Ensuite, Omicron suscite chez les Mauriciens un engouement pour la troisième dose de vaccin contre le Covid et pour des produits médicaux et pharmaceutiques, ce qui va accélérer l’importation de ceux-ci (en hausse de 69 % pour les neuf premiers mois de 2021) ainsi que les dépenses sanitaires du gouvernement. Le déficit budgétaire et la dette publique vont se creuser, ce qui affectera les prix à la consommation. Accorder une compensation salariale dans ces conditions fera encore déraper les finances publiques et alimenter l’inflation, tout en asphyxiant les entreprises en difficulté financière.
Enfin, l’expansion marquée de la masse monétaire génère d’énormes pressions inflationnistes. La monnaie créée par la monétisation du déficit budgétaire, et distribuée via les subventions et les aides publiques, s’est propagée, tel un virus, pour arriver dans les poches des consommateurs. De même, les ménages sont emportés par le flot des liquidités qui ont inondé les grosses entreprises.

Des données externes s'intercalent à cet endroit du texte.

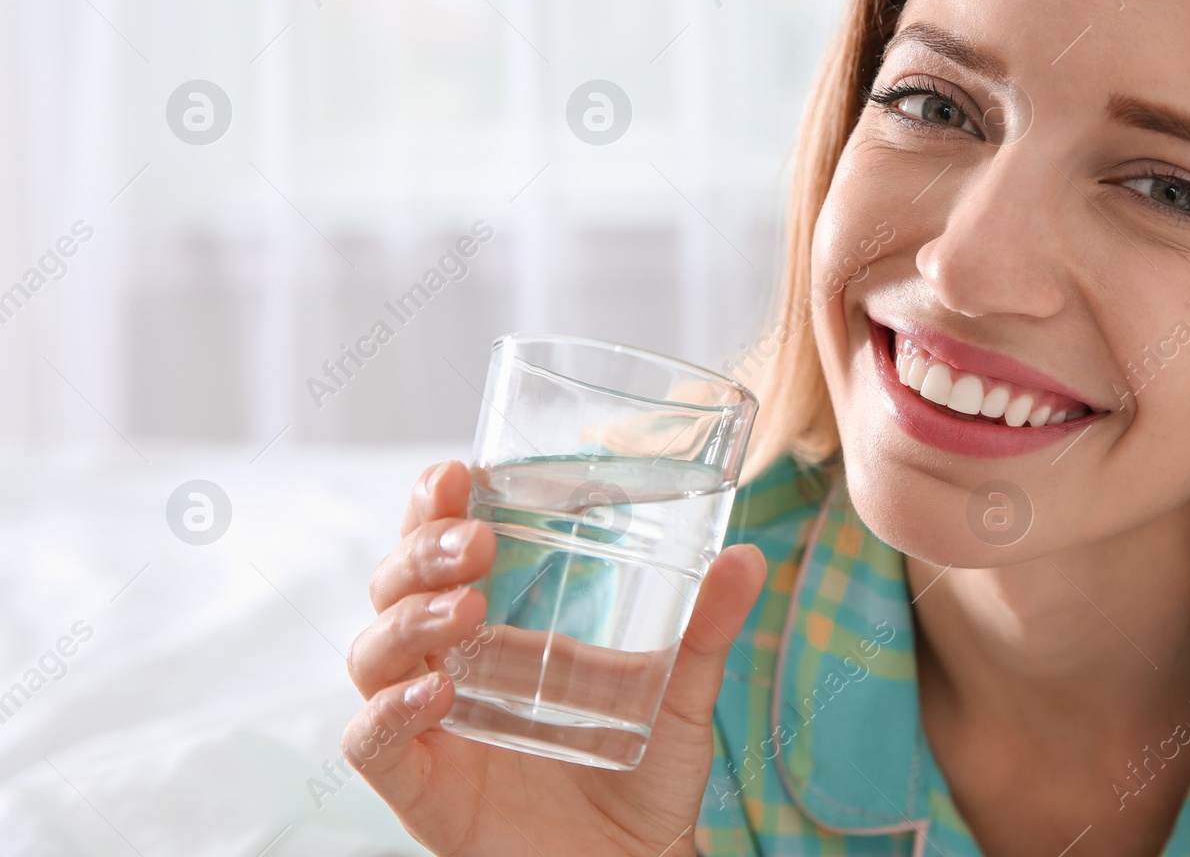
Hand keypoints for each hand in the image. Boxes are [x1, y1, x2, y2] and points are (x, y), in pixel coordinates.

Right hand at [345, 460, 766, 855]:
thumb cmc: (645, 774)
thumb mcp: (681, 689)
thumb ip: (708, 626)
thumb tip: (748, 557)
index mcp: (495, 630)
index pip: (437, 550)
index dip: (431, 507)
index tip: (455, 471)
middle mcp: (448, 667)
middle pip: (392, 589)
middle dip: (419, 551)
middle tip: (473, 539)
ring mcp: (429, 726)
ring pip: (371, 655)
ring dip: (408, 620)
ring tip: (468, 606)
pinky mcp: (422, 789)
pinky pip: (371, 744)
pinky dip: (390, 712)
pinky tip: (436, 692)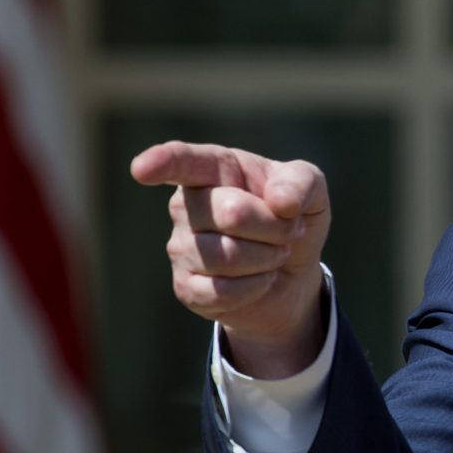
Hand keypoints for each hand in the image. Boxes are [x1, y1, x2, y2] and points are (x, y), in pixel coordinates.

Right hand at [130, 141, 330, 378]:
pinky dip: (255, 286)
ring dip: (268, 257)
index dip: (162, 163)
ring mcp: (181, 246)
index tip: (142, 169)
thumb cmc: (293, 217)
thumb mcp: (310, 191)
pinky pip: (221, 291)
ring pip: (227, 255)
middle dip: (275, 226)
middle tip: (290, 230)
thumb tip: (280, 202)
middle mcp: (187, 204)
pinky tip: (261, 279)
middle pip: (231, 213)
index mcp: (213, 169)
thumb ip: (301, 183)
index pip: (184, 161)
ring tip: (276, 253)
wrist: (293, 272)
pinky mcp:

Omicron met à nu l’impasse dans laquelle se trouve la Banque de Maurice. Si elle continue à financer les dépenses publiques ou à assouplir le taux d’intérêt, elle courra le risque de provoquer un choc inflationniste et une grave crise de la dette publique, entraînant un nouvel abaissement de la note du pays par Moody’s, qui sera fatal. Si elle durcit les conditions du crédit ou fait apprécier la roupie, alors la surévaluation de la dette publique deviendra évidente, le surendettement privé sera intolérable, les banques s’affoleront devant une accumulation de créances douteuses, et même la banque centrale se retrouvera sous-capitalisée.
En fait, l’institut d’émission ne pourra pas relever son taux directeur sans d’abord réduire son bilan. Il lui faudra renoncer à jouer avec un bilan non conventionnel et à s’appuyer sur des prévisions d’inflation qui sont constamment révisées à la hausse.
Inévitable tôt ou tard, un resserrement monétaire devra être graduel. Mais il ne pourra qu’être brutal et durer plus longtemps si Maurice est en retard d’une guerre contre un ennemi invisible, l’inflation. Autrement, si le comité de politique monétaire se met sur le pied de guerre, il maniera mieux l’arme de la hausse des taux d’intérêt, qui est à même de vacciner l’économie contre Omicron.